Compliance asks questions that strike at the heart of fear and uncertainty, bracketing a seeming normalcy as the stage for looming abnormality and subversion. What fascinated me was how Sam's full compliance is achieved, most notably in the film’s final sequences where mass media images and key political moments are overlaid and distressed, nearly beyond recognition, though threateningly subliminal. It rivals the brainwashing sequences of John Frankenhemer’s The Manchurian Candidate (1962) or Stanley Kubrick’s A Clockwork Orange (1971) and harkens the Spanish conception of evil entering through the eye. 

Karen Lam’s Armageddon Road (2026) is stylistically radiant. Described as "biblical horror" with a "Coens vibe," Armageddon Road easily fits as well into the dark comedy and road trip genres. Whichever way you want to approach it, however, the film is a lot of fun in its unique blend of retro visuals of 1970s Las Vegas with modern technology, utilizing LED volume walls for backgrounds and physical miniature sets created by Gary Young. I was propelled backwards into the stop-action wizardry of Ray Harryhausen, inducing a sense of child’s play, especially when I finally realized that this was a road movie filled with vintage miniature cars.  How cool is that?! 

The plot is both psychedelic and supernatural. Steve (Brian McCaig) is an incurably romantic and nubbish ex-con with big dreams of converting a Las Vegas parking lot into a luxury resort, all in hopes of regaining custody of his son. The only problem is he needs investors and lots of money. To earn some quick cash, Steve accepts a gig to drive a mob boss’ girlfriend around for the night. Her name is Delilah (Natalie Grace) and she’s insolent and crass and has no taste whatsoever in wigs. She’s an “andale, andale, andale” kind of bitch.

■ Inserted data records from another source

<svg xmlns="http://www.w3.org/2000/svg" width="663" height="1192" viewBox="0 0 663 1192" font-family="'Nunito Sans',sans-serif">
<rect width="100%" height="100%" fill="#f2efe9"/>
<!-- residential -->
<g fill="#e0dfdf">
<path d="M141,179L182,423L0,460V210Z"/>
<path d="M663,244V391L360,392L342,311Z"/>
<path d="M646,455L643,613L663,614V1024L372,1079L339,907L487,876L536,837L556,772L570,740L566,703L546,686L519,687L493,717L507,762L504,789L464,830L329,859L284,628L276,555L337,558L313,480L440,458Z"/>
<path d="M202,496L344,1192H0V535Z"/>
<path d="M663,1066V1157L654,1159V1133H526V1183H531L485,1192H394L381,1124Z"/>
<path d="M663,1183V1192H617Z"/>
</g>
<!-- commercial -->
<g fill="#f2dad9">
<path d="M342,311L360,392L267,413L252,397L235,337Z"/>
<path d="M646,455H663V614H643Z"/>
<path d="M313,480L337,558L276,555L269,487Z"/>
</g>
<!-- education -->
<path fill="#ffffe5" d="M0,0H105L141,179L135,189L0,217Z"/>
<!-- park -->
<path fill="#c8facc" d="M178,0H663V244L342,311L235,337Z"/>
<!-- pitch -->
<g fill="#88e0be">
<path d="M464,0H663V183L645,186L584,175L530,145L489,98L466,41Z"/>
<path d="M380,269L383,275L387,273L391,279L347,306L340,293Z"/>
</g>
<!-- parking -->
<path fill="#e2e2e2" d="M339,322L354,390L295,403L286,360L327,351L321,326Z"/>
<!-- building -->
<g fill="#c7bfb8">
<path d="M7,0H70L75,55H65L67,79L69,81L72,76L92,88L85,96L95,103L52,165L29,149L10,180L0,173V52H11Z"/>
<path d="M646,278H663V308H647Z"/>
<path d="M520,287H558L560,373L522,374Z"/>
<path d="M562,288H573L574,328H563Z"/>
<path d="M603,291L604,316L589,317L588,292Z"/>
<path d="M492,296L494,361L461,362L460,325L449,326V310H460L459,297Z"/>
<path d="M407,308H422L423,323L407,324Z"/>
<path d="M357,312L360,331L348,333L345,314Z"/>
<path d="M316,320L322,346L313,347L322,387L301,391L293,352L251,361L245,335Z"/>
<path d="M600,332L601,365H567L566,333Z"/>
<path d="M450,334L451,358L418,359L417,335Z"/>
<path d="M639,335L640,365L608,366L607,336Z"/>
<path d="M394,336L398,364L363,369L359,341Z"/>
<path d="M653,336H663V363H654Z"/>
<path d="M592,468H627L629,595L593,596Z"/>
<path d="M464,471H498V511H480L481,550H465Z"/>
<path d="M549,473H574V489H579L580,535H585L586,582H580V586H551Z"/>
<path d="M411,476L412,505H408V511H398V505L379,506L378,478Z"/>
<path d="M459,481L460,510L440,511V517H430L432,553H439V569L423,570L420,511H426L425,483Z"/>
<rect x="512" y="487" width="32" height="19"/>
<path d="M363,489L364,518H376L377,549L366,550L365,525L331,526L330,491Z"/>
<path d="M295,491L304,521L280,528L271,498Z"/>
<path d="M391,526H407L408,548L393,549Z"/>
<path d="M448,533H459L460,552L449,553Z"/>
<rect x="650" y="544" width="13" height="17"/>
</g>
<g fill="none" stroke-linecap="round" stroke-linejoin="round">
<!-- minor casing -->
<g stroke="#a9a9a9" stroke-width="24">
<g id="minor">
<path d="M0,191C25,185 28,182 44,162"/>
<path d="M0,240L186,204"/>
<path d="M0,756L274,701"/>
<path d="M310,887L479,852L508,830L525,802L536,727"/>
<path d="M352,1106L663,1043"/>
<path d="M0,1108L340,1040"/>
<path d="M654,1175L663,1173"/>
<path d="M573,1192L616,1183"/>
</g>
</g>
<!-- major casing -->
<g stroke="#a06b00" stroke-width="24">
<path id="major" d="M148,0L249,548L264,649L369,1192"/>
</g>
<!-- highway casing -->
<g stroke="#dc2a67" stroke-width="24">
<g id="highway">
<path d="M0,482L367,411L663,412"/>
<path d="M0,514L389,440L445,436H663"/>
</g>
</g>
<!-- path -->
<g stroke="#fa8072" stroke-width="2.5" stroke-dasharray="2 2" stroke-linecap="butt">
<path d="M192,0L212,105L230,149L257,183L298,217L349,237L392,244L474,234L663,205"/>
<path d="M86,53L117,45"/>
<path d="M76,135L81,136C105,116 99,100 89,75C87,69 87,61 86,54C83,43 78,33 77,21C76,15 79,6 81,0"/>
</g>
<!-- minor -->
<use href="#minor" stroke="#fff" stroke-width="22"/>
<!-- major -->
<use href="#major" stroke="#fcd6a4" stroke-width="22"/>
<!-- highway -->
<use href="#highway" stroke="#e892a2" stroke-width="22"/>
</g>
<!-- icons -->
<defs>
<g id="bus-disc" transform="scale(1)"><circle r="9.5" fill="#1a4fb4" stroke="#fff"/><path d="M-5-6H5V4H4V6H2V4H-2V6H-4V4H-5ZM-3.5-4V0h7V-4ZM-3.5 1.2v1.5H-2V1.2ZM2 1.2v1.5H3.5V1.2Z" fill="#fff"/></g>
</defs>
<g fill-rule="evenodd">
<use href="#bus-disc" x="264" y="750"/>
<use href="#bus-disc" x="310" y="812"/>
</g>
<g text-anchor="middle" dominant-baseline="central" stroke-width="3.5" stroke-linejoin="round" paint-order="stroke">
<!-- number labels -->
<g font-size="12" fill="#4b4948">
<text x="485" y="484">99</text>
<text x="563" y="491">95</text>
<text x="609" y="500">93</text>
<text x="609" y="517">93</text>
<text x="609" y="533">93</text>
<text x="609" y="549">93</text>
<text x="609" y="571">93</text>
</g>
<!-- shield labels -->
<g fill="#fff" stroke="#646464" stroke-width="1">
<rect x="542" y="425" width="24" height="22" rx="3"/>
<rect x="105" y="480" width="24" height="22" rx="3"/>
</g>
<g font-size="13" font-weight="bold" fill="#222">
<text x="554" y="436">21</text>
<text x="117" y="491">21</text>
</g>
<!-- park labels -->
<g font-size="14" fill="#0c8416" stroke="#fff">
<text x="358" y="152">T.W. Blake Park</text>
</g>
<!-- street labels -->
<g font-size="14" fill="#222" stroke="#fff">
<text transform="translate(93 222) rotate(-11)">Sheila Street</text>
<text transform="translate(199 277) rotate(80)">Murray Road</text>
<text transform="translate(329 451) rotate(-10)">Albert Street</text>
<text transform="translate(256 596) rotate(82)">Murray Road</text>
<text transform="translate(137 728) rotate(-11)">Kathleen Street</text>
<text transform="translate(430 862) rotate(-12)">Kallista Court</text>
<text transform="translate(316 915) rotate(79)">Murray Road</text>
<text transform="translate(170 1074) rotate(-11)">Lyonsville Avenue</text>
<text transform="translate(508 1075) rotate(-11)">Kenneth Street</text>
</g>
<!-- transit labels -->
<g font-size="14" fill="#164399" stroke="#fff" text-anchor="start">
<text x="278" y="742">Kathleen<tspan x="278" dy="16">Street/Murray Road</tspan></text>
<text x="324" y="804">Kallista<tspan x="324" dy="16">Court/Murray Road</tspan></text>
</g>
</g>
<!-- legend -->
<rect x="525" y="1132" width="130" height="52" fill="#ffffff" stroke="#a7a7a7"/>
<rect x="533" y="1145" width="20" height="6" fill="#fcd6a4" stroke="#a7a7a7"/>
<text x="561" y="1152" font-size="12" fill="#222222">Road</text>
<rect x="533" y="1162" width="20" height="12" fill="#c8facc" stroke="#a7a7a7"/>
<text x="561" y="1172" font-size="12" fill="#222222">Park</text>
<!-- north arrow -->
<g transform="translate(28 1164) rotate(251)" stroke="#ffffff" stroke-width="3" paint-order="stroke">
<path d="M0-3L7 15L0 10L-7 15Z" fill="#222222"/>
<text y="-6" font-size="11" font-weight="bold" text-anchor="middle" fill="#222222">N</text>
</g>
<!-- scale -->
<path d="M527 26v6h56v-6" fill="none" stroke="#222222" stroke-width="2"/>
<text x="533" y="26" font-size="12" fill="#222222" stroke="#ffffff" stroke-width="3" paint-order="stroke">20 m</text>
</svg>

At one of her stops she overdoses on drugs, dies, and her body is taken over by one of the Four Horsemen (Death, of course) who is trying to avoid her duties at the upcoming Armageddon. She takes off her wig, looks in a mirror, fixes her make-up by touching up her apocalypse (pun intended), and adopts a faintly British accent. Steve is blissfully unaware that his passenger has transformed but—in Delilah’s new incarnation—they meet cute and Steve falls in love. Unavoidable Fate has rarely felt so inevitably fantastic or irresistibly fun.

   

Luke Jaden’s Animals of the Land (2026) proves that every idyll needs its idol. Ever since Robin Hardy linked agricultural rhythms to the horror genre in The Wicker Man (1973)—almost single-handedly creating the folk horror-thriller—inheritors such as Neil LaBute’s remake (2006) and Ari Aster’s Midsommar (2019) have had a field day with the ominous countryside. 

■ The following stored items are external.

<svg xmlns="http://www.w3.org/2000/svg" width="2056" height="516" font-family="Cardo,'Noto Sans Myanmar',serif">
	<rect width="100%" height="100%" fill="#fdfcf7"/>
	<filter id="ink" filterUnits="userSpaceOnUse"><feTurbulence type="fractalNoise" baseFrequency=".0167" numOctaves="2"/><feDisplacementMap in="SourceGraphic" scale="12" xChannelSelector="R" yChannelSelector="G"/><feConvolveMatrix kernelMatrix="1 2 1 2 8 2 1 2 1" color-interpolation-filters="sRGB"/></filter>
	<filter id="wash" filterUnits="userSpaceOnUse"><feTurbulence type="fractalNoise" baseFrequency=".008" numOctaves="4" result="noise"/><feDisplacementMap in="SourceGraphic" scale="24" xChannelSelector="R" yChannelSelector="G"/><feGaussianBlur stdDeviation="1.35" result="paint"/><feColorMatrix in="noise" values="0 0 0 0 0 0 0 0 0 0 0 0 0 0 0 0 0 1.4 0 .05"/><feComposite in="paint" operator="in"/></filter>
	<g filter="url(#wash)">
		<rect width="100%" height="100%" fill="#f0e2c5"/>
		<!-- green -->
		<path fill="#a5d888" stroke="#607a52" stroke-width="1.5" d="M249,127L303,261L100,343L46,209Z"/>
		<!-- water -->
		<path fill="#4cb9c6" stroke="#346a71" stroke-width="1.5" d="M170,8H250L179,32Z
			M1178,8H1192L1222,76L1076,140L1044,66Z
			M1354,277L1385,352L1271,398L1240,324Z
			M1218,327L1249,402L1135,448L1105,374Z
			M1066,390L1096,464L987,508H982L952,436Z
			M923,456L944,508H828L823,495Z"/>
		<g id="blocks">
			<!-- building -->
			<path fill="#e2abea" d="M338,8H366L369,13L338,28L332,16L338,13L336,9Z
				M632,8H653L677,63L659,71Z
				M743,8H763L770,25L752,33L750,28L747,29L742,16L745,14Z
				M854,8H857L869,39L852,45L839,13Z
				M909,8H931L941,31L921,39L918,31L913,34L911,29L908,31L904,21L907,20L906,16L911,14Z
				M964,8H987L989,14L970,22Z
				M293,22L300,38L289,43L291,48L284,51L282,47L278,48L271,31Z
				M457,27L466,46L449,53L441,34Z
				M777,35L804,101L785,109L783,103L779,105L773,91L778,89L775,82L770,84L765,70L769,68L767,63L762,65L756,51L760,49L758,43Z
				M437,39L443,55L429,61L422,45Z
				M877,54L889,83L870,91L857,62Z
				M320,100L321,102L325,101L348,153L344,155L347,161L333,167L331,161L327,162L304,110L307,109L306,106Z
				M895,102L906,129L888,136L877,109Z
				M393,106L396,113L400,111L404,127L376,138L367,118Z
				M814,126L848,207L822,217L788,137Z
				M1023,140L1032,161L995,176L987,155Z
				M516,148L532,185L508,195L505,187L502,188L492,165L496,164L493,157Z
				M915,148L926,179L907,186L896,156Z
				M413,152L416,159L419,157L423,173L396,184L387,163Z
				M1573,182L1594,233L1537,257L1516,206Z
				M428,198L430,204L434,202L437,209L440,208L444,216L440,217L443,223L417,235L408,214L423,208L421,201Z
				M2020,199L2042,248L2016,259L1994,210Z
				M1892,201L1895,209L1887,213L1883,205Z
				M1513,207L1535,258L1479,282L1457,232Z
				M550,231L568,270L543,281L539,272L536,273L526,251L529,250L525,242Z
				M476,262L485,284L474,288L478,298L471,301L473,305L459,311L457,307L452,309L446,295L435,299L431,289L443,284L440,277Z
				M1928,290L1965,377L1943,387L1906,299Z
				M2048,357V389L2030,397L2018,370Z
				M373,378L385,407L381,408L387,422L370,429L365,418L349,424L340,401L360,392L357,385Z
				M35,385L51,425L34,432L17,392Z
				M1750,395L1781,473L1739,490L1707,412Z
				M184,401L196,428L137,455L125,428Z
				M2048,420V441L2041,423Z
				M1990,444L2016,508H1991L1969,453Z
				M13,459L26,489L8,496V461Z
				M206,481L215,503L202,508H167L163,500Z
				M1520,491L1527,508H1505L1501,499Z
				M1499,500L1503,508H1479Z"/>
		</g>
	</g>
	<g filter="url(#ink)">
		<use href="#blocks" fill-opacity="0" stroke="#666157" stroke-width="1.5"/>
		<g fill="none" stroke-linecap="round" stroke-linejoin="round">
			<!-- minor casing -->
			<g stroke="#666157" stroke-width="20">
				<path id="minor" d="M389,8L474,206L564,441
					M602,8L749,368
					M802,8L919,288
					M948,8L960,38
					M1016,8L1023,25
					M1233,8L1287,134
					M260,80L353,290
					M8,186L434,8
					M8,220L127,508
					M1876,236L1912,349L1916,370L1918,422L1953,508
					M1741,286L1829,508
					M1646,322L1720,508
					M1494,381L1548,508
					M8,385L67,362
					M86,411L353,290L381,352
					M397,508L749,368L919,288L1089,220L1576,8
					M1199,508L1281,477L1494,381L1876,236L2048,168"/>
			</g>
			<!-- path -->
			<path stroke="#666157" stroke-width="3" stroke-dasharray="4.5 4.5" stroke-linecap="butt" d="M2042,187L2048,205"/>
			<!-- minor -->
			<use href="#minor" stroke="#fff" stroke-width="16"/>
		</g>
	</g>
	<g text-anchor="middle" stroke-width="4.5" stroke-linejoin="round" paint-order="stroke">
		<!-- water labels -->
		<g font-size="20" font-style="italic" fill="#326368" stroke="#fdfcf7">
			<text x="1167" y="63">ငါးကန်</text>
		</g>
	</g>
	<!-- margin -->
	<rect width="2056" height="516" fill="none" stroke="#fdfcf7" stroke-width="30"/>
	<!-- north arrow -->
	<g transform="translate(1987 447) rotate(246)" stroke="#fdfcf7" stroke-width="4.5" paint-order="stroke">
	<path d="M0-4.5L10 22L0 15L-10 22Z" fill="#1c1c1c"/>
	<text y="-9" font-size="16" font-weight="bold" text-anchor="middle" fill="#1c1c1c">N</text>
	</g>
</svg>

Comparable to Armageddon Road, Animals of the Land could be classified as Biblical horror, though the Bible is never mentioned. It’s opening is Edenic, however, set at the beginning of time where a mother and father and their two sons live in perfect harmony with Mother Nature, but—as mythologist Joseph Campbell detailed in his study The Way of the Animal Powers (1983)—early humanity emphasized a spiritual, animistic connection between humans and nature. They understood life through animal totems, rituals designed to honor the "animal master," and the acceptance of life and death as interdependent cycles. Defiance of the “animal master”—in this case a female tusked boar (in whose name mayhem erupts)—upsets the natural balance, requiring a blood sacrifice to regain equilibrium. 

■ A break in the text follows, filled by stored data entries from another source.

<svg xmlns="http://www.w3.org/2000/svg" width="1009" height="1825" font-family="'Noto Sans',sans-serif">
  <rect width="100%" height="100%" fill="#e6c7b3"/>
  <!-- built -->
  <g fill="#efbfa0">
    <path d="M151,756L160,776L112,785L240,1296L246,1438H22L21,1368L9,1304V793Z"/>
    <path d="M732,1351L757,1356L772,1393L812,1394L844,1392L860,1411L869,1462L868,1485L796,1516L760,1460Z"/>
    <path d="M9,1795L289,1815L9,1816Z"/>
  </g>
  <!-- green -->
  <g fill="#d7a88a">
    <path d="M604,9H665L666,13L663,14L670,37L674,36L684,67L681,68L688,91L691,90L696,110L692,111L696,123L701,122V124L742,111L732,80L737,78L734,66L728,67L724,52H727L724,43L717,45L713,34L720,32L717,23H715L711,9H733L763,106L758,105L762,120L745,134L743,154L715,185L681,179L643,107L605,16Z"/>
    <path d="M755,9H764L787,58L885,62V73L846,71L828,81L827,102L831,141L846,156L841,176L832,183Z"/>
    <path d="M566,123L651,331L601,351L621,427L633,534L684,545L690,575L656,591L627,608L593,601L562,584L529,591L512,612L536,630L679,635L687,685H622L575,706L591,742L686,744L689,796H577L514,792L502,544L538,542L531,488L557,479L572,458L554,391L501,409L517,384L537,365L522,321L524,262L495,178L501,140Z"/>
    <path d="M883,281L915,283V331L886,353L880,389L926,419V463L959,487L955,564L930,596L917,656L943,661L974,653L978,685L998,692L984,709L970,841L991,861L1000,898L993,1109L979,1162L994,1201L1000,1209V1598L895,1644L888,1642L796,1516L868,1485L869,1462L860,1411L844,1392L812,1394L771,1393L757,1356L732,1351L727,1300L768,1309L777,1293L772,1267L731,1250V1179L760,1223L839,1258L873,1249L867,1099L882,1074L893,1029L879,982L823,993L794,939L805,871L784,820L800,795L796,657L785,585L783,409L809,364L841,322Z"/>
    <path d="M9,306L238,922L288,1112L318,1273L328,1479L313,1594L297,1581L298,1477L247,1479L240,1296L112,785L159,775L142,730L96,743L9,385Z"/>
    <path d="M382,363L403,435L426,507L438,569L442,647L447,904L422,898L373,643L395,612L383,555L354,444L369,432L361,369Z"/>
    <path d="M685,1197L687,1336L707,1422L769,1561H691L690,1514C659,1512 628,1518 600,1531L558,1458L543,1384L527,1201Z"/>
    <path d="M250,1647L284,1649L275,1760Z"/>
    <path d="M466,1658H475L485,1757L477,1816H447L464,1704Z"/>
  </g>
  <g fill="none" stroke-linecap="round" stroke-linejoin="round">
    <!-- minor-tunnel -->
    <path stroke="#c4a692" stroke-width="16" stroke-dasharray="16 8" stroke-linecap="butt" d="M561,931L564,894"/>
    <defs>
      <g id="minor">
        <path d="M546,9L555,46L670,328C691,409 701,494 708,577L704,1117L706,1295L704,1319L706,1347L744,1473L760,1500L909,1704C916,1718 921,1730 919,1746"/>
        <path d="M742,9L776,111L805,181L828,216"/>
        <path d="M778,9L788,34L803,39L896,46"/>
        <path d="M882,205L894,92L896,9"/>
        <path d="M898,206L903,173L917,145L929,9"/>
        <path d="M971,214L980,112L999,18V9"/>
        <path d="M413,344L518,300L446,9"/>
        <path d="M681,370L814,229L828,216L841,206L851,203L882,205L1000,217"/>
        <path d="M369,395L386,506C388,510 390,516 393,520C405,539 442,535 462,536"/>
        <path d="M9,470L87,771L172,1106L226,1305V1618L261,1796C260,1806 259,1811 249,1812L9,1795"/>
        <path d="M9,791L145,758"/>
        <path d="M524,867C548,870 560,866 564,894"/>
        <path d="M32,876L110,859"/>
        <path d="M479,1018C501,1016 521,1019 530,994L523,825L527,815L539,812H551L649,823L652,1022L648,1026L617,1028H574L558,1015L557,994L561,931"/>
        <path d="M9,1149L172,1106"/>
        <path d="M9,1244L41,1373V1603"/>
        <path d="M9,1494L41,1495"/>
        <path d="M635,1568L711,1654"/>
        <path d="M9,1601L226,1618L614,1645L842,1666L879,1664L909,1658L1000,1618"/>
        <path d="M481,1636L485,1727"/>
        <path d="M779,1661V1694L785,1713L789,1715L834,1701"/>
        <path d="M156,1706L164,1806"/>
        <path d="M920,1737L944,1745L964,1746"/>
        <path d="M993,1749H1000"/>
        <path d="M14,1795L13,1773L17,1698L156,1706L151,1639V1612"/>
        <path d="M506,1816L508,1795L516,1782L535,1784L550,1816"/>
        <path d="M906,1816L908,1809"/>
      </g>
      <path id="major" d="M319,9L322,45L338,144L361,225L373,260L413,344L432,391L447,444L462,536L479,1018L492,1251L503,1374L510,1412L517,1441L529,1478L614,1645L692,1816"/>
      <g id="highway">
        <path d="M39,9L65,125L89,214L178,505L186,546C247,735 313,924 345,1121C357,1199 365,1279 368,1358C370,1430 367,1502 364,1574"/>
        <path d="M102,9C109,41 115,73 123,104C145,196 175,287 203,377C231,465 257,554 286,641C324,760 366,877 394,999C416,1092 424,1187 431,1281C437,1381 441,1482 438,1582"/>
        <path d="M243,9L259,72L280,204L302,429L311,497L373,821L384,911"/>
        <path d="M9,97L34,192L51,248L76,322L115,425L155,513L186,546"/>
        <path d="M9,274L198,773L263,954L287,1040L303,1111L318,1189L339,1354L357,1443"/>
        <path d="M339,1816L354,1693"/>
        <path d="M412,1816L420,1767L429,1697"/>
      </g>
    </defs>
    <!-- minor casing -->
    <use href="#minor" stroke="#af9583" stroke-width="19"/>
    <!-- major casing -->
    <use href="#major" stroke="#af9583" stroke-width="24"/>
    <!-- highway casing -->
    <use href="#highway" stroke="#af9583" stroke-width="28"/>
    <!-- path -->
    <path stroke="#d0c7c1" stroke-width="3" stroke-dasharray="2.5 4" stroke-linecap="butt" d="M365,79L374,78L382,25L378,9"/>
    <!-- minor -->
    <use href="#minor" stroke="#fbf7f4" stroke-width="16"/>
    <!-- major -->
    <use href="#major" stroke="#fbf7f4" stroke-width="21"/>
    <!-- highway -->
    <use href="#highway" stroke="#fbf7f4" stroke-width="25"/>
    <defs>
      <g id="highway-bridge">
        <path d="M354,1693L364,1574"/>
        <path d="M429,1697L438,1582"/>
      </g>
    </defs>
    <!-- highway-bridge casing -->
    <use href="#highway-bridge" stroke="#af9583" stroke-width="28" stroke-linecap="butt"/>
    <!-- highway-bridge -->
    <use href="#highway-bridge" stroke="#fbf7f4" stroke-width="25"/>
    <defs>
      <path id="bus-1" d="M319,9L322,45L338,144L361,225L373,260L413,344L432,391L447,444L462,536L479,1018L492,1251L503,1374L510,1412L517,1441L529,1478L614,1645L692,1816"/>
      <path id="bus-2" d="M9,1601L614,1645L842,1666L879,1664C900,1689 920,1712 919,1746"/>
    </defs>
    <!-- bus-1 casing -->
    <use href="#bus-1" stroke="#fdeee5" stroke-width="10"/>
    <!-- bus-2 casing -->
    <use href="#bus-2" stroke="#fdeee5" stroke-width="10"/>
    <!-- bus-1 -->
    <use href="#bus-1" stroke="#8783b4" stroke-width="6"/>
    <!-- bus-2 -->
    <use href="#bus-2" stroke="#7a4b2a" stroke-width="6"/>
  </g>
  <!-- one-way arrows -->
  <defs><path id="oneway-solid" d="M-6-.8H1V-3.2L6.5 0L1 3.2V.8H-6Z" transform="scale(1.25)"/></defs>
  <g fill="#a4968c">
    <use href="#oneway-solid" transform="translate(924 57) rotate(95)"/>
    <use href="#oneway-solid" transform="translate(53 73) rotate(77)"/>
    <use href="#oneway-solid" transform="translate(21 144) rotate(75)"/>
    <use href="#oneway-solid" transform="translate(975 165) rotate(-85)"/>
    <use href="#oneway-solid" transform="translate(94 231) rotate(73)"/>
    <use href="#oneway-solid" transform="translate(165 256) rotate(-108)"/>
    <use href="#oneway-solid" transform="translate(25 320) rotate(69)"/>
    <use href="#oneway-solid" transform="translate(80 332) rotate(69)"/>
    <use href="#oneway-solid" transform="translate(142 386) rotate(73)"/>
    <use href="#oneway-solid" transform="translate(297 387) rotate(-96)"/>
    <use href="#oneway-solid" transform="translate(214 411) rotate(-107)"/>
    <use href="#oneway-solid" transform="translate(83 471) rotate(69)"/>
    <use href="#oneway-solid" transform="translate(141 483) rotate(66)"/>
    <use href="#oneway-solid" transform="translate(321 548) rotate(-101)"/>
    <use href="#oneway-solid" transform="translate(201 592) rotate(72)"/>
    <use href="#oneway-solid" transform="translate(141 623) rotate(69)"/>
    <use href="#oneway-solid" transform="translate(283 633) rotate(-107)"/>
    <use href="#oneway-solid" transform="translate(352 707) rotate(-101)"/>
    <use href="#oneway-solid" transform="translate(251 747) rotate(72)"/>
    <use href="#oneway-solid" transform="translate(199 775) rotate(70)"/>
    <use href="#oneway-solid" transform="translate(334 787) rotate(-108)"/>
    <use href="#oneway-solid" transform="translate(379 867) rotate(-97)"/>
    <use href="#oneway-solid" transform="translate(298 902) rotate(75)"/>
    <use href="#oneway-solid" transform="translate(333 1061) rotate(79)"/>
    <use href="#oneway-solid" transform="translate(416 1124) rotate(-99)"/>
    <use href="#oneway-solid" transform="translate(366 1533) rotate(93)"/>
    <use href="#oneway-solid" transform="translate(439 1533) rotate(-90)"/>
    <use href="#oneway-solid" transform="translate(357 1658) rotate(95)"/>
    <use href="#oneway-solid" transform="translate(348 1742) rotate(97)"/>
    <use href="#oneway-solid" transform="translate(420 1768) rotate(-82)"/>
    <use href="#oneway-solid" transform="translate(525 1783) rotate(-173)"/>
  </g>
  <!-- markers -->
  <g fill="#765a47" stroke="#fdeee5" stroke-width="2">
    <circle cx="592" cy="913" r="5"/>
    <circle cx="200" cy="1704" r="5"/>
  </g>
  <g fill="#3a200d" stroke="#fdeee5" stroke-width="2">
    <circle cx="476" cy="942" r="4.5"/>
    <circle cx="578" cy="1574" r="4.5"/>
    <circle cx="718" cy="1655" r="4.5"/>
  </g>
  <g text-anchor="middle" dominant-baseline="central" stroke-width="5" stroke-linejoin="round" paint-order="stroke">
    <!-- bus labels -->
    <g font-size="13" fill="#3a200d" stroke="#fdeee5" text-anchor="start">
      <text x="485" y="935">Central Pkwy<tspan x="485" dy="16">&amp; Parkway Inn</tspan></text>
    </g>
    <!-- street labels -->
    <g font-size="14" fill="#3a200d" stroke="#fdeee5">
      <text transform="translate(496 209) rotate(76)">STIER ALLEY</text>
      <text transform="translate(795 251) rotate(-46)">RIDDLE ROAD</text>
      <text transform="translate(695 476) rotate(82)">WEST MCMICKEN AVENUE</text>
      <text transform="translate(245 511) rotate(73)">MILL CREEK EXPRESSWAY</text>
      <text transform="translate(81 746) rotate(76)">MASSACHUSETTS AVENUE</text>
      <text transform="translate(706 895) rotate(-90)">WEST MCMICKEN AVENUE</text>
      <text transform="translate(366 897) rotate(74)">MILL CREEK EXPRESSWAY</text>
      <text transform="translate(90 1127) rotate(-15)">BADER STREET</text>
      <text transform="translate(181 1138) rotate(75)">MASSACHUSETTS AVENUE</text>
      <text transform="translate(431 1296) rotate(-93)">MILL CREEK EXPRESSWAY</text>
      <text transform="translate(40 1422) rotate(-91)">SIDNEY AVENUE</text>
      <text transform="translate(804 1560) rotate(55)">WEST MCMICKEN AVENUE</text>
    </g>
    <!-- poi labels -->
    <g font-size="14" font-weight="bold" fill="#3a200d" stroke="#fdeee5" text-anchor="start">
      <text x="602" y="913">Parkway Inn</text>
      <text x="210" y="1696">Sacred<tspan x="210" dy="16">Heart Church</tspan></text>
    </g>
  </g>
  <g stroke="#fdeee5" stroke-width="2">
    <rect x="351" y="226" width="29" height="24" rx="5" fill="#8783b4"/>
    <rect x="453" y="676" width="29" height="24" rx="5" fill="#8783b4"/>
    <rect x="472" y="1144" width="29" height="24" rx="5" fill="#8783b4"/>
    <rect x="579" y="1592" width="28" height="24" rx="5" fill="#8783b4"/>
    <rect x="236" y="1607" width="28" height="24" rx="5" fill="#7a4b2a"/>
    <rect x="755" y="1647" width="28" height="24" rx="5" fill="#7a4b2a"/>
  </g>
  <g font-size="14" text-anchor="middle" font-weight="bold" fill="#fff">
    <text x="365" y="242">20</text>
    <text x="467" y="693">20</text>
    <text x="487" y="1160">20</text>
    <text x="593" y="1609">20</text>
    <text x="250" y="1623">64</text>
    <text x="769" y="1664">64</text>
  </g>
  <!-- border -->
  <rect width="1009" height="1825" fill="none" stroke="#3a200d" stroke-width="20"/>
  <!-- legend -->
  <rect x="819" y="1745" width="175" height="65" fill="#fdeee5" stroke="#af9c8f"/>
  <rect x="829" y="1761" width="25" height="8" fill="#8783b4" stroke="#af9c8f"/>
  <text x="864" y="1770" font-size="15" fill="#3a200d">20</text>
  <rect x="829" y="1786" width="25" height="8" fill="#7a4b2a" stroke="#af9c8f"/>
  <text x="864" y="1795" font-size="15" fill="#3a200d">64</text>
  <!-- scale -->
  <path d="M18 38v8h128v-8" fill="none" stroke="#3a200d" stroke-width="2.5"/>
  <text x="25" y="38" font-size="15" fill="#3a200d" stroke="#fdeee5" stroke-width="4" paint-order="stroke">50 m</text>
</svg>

The set-up is solid, but the film capsizes into one of the common and unfortunate pitfalls of low-budget independent filmmaking. Cinematographer Jon Patterson plunges the film’s most cathartic scenes into murky darkness so that it’s very difficult to see and, thus, understand what’s going on. In all fairness, this might have been the result of a poor streaming link and possibly corrected in theatrical exhibition. But it wasn’t just the lack of visibility that pulled me right out of the film. The final quarter seems to be nothing but incessant screaming and shouting and howling as the characters devolve into animalistic and endocannibalistic behavior. I can watch news coverage of the Trump regime for that.